While it is rare – perhaps unprecendented – for a non-military school to claim three Medal of Honor recipients, it is more unusual still that all three UT recipients are living. Since its inception in 1861, more than 90 percent of the Medal’s 3,440 recipients have received it posthumously.

During the event, all three men expressed gratitude for being honored. They displayed humility about their military service awards and spoke fondly of their time at UT, which each attended through aid from the military’s “Bootstrap” tuition program.

Fritz was awarded his Medal in 1969, six years prior to his UT graduation. The event brought the Illinois native back to Tampa for the first time in 30 years.

“Walking in here, it’s like being home again,” said Fritz inside Plant Hall prior to the event. “I want to go to class!”

Fritz said that while attending UT there was still much debate about the war. He said that he appreciated the campus environment, which promoted candid, yet rational, discussion.

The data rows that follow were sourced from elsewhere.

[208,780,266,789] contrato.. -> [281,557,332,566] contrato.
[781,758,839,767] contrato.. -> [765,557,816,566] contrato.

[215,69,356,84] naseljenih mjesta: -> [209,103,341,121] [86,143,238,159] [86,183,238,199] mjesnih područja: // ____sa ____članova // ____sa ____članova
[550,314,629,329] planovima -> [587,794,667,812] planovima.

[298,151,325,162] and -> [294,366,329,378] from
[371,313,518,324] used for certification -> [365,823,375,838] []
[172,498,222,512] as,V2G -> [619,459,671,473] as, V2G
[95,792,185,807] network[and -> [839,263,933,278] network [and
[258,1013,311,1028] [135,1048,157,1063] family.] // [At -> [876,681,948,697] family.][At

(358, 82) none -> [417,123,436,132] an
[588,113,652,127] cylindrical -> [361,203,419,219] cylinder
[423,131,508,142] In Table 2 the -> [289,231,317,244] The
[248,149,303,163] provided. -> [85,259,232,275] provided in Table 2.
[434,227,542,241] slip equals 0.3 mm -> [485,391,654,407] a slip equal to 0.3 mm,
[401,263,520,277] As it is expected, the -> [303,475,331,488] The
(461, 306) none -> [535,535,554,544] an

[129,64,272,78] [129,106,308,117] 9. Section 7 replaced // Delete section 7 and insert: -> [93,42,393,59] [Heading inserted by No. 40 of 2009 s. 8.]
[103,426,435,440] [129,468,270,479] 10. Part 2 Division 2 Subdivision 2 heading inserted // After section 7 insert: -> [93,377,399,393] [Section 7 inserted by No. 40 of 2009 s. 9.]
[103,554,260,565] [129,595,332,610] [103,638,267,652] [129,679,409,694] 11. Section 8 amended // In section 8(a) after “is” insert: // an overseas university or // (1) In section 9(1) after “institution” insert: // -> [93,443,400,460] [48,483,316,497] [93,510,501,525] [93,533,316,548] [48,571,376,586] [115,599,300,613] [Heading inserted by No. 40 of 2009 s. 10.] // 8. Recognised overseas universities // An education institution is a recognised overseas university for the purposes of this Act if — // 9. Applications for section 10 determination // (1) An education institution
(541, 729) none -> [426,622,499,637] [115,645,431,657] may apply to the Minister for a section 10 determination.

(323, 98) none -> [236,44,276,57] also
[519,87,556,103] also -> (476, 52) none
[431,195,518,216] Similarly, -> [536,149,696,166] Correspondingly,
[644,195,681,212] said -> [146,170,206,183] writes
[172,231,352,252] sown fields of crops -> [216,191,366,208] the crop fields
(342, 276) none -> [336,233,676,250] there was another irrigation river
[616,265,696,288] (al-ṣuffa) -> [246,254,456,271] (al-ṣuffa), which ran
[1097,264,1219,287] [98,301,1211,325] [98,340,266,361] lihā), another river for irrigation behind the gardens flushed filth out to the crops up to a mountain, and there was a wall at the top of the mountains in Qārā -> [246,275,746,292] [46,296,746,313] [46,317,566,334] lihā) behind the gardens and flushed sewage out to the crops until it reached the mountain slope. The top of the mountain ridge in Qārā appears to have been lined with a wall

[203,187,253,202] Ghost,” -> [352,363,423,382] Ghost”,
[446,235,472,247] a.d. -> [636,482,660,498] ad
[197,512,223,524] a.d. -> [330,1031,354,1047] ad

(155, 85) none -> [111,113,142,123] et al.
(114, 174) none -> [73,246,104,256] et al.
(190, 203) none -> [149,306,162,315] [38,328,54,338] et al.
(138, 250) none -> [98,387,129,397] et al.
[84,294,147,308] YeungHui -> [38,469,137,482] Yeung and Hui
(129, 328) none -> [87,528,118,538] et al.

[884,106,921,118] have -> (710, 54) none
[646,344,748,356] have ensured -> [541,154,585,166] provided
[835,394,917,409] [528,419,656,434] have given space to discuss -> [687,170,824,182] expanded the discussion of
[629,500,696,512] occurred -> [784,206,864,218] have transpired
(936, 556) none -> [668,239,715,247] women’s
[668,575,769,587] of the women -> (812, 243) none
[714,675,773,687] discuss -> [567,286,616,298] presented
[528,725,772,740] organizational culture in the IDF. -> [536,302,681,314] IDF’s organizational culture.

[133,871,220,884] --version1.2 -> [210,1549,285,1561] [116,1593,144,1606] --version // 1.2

“You just got a good feeling about the campus,” said Fritz. “You felt that the environment was right for learning and that people were here to help the students.”

Ray, who was awarded his Medal in 1966, said that he wanted to reflect attention to other soldiers who have “served on the ground.” And though he was greatly appreciative for receiving the day’s honor and praise, he said that it also was important for the nation to focus on civilian life.

“We have to remember one thing,” said Ray, a resident of Tarpon Springs. “We are a country protected by our military, not dominated by it. That’s the key.”

Taylor, who also was awarded his Medal in 1966, expressed a desire for those who might visit the Hall of Military Honor and see the veterans’ portraits.

“I hope that the young men and women who view our faces go beyond that,” said Taylor, who traveled from California for the event. “Look and see what we represent and what we stand for. Because the men and women have to understand today that freedom does not come without sacrifice. Freedom is not free. It is a privilege.”

The Hall of Military Honor plaques will be located on the first floor of the Macdonald-Kelce Library in the Florida Military Collection Room. Rear Adm. Leroy Collins Jr. and Lt. Col. Deirdre Dixon, UT’s director of ROTC, were instrumental in creating the tribute.